Rush: SignalsHow I Came To Get This: I remember when Rush was an important part of Album Oriented Rock Radio. You couldn’t help but hear one of six of their songs on the Radio: Fly By Night, Closer To The Heart, The Spirit Of Radio, Free Will, Limelight and Tom Sawyer. All of them definitely belonged on AOR radio, and while the latter four showed strong signs of a progressive bent, they didn’t feel out-of-place in a collection which favored BTO, Styx, Foreigner, Kiss and Boston.

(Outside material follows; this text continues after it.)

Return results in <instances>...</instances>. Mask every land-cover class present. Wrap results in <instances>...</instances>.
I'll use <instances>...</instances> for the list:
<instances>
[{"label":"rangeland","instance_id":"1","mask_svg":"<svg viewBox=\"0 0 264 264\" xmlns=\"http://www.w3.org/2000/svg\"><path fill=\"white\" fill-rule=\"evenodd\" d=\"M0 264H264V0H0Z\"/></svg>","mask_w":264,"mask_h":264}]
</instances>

So when I heard the synthesizers start off “Subdivisions,” my ears perked up. For the first time since Rock and Roll could still be hated within what was considered the mainstream of American Popular Thought, someone was ripping on Suburbia and getting airplay for it.

I ended up getting this via the RCA Record Club in 1983.

History of the Band: If you don’t, look for some Rush fanatic. Chances are, they’ll tell you the whole story behind them.

Why this LP (when 2112, Permanent Waves or Power Windows could fit in here): First off, Signals is probably the most personal of Rush’s albums…at least up there with Fly By Night and Vapor Trails. Not only that, but the songs on this album are as long as they need to be. This can be said about the earlier albums as well, but it seems that after this LP they seemed to have an overriding idea of how long each song had to last. If they felt that five minutes was the length of a song, each song went between 4 2/3 minutes and 5 1/4 minutes; a six minute target meant songs between 5 2/3 and 6 1/2 minutes. This LP has songs going between 3:43 and 6:24.

Where To Get It: Any store; Amazon.com will also do.